To understand the significance of NFTs, you must buy into the idea of digital value. One of the fundamental innovations that blockchain brought about was the idea of digital scarcity. This used to be hard, because anything digital could just be copied. As a result, the payment system that developed around digital assets of any kind was all about attention.
What digital scarcity does is establish a platform for property rights online. Whereas in the physical world we rely on a country’s legal system and law enforcement to enforce property rights, this was far harder in the online world before blockchain. If you then consider that there is no real difference between a jpeg and a financial instrument in software terms, you start to see how this sort of innovation provides a crucial lego piece for building a crypto economy.
This is why NFTs have started to play such an important role within crypto native communities. They allow people to signify their status in a form that others in the community recognise. While they have been around for some time, they have really taken off as the early crypto adopters have made money that they now want to spend.
Combine this with the fact that artists, musicians and sports teams (who are influential outside crypto) are also getting involved and you start to see why NFTs are really popular. How this develops is unclear but it seems likely that NFTs will play a permanent role in demonstrating status within the metaverse at least.
Think long term to take advantage of NFTs
While NFTs are here to stay, it’s very difficult to give specific advice on how artists can take advantage because crypto markets and adoption rates are hard to predict.
For digital artists, NFTs have now developed to the point where you can produce pieces of art and have people pay for them in a way that provides revenue beyond just renting out your skills. Just as a traditional artist can paint a picture and have it displayed in a gallery for buyers to view, virtual galleries for NFTs are making that possible for digital artists too.
Essentially, NFTs are a new tool that all artists should try to understand. Some people will make lots of money from them in the next six months but a better way to approach them is to realise that every gallery will have an NFT rail and all artists will have an NFT plan in ten years’ time.

* _What to do_: Carry on the passage about NFTs and digital art from the end of its final sentence.

* _Provided data_:

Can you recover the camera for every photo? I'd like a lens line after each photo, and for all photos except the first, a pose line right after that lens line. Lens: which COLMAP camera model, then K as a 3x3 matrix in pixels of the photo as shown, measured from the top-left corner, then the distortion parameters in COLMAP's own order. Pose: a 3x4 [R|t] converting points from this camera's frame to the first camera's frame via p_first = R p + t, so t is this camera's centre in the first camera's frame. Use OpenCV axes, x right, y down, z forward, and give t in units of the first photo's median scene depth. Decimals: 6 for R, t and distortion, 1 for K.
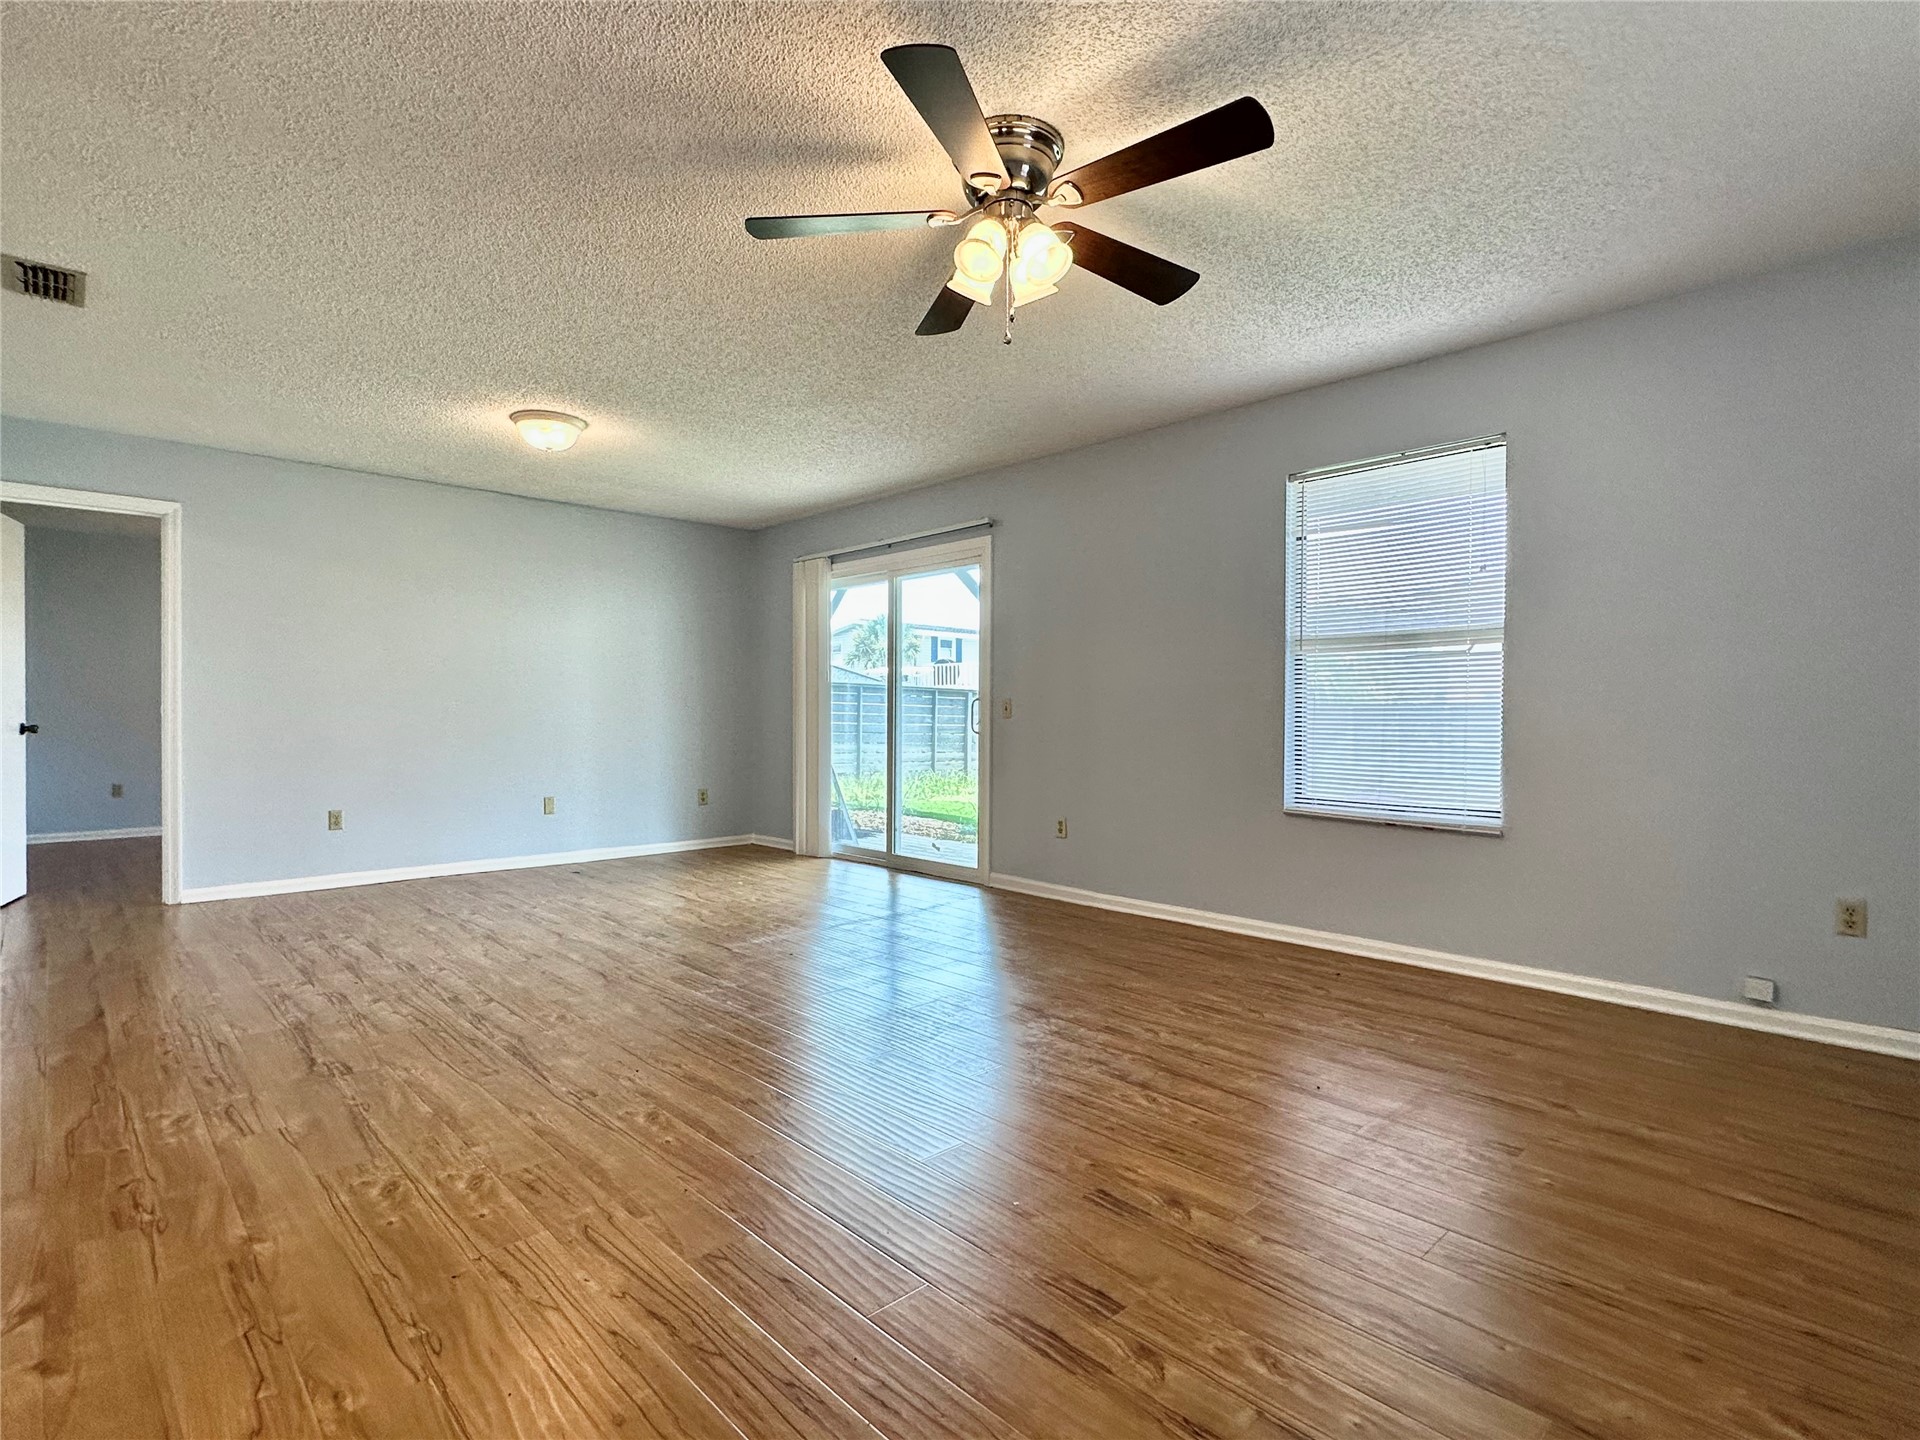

* _Written answer_:
Therefore you should play the long game. Try to understand the early crypto investors who want to signal to others that they can afford these luxuries. Find out what aesthetic they appreciate, the platforms they use and why something like a CryptoPunk with an early genesis date carries more weight than another NFT.
On Ethereum, you can look up Foundation, Rarible and OpenSea or see how Palm from ConsenSsys is being used by media enterprises and established brands. Elsewhere, you can look up how NBA Top Shot has been built on the Flow blockchain or what is going on with hic et nunc (‘Here and Now’) on Tezos.
Curiosity will help a new economy to emerge
One of the hardest questions for the builders of the future of finance is how to help turn an idea into a fully fledged economic system. This kind of big question can’t be tackled with linear models involving excel spreadsheets with cash flow analysis or revenue projections. It requires leaders who have an interest in novelty and who value curiosity.
Radical innovation is enabled when people are able to embrace curiosity and search for novelty, finding new areas for opportunity and hopping between them. It requires an open canvas that isn’t restricted by regulation. At the same time though, open possibilities need to be combined with systems thinking if any foundational blocks are to be built. Curiosity can make you drift, so it’s important to tackle things sequentially.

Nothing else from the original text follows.